By Daniel Hunter

Britain’s appetite for financing future large scale sporting events may be in question after another survey of businesses revealed trading did not improve during the Olympics.

As late as July this year David Cameron was predicting the Olympics would deliver a £13billion boost to the UK economy, but a new piece of research from XLN Business Services shows 97.5% of small businesses saw either no change or a reduction in sales during the Olympics.

This means small businesses are in agreement with the findings of the British Retail Consortium which recently found August was the weakest month for sales growth this year for larger businesses.

“It was absolutely dead at our shop in Kensington, as the entire area took time off to avoid the Olympic rush. We had some good days in our Stratford shop but the centre closed the car park, so even their business dropped over the whole 10 weeks,” said Donna Egan owner of the Buttercup Cake Shop chain. “On two of the busiest days for the Olympics Track and Field, the authorities shut off access to the centre and you could only get in with a staff badge or an Olympic ticket, so that put off a lot of the public.”

“Our research reveals that small business owners did not reap the rewards that were predicted by the government over the Olympics period,” said Christian Nellemann, CEO of XLN Business Services who conducted the survey. “It’s incredible that even small businesses in Stratford are saying their sales were hit.
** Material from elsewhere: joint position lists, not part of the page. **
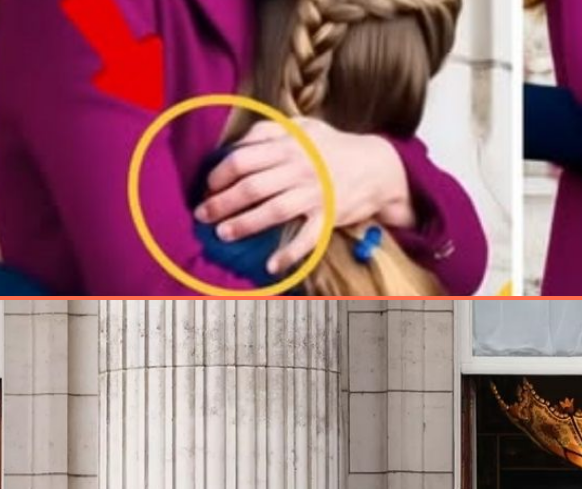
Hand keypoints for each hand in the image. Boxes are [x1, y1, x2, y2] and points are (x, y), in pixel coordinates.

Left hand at [195, 117, 413, 274]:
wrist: (378, 167)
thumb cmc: (336, 147)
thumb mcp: (304, 128)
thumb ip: (270, 131)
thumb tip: (238, 143)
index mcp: (289, 146)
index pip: (243, 160)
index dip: (219, 174)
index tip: (209, 186)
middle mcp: (299, 169)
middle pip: (250, 188)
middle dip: (221, 203)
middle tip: (203, 215)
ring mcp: (314, 194)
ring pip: (271, 211)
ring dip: (244, 225)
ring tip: (224, 234)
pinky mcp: (329, 216)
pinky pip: (306, 238)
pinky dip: (289, 254)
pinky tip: (271, 266)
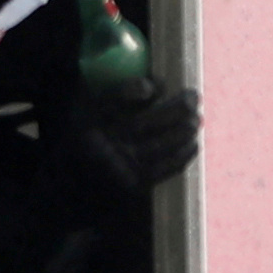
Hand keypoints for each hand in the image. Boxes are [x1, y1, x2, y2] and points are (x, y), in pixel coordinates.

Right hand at [62, 85, 201, 195]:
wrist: (74, 188)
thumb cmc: (89, 140)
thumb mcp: (91, 112)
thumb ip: (119, 94)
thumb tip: (157, 84)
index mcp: (86, 121)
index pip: (112, 100)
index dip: (133, 90)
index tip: (152, 85)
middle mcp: (100, 146)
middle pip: (143, 123)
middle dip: (174, 109)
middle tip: (193, 97)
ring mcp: (118, 168)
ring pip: (159, 146)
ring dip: (183, 131)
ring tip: (197, 120)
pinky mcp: (134, 186)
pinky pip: (164, 169)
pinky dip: (183, 155)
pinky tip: (193, 144)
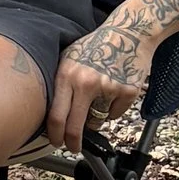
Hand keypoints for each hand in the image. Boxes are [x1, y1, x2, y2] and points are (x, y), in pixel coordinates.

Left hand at [44, 16, 153, 155]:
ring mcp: (107, 88)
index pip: (55, 115)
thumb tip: (49, 112)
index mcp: (66, 75)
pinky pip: (115, 114)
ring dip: (96, 118)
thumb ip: (60, 82)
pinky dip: (114, 108)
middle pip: (74, 126)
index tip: (55, 141)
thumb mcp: (69, 57)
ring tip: (99, 96)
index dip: (54, 134)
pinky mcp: (127, 92)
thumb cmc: (96, 45)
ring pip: (97, 121)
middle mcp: (85, 83)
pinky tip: (114, 90)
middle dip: (72, 142)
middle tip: (73, 147)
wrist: (129, 32)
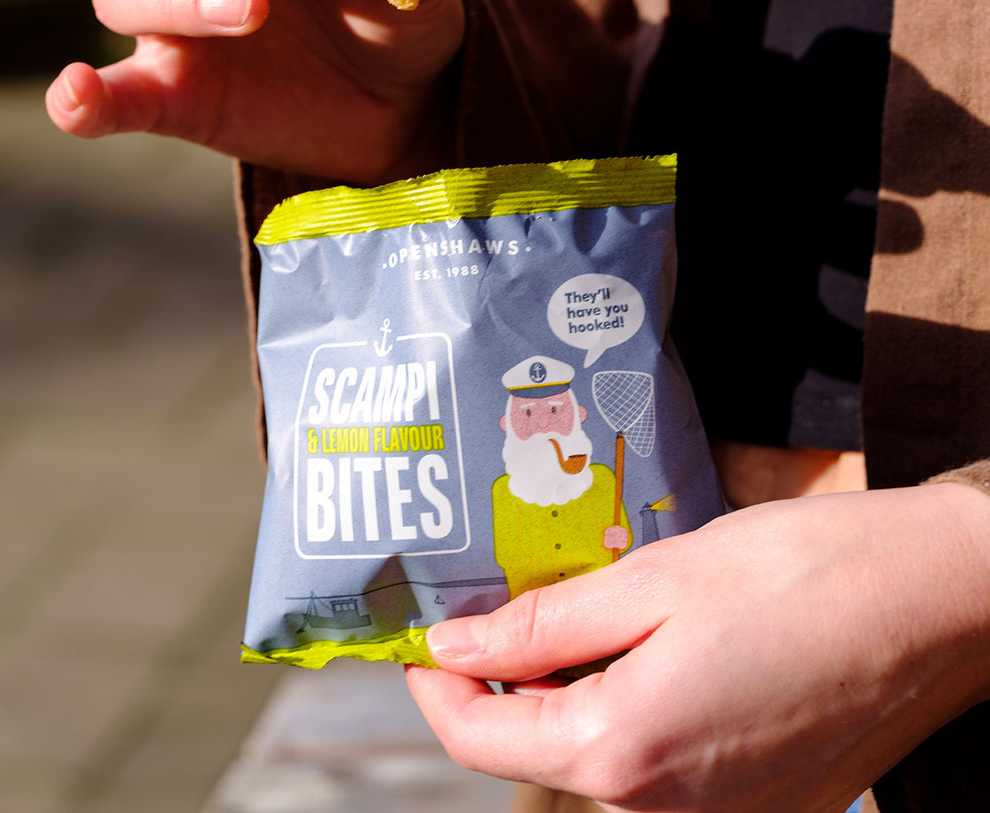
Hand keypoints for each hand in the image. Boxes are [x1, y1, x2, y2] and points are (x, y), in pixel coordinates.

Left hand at [407, 485, 989, 811]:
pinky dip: (633, 713)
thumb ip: (540, 626)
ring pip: (599, 758)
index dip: (436, 685)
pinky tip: (656, 649)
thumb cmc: (800, 574)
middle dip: (505, 684)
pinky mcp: (761, 807)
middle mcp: (665, 810)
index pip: (480, 740)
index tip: (425, 634)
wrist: (943, 603)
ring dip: (572, 695)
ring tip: (590, 614)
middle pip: (538, 752)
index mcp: (625, 750)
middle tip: (505, 601)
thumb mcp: (651, 581)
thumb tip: (452, 646)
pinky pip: (661, 769)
Given our results, the government needs to check that the economic benefits that were used to justify the costs of the Olympics have filtered down to business owners in general and have not just been taken by those constructing the Olympic site.”

When asked “Did the Olympics/Paralympics boost sales for your business?” only 2.4% of small business owners said their sales increased compared with an astounding 74.3% who said they had no change in sales, compared with 23.2% who said their sales decreased.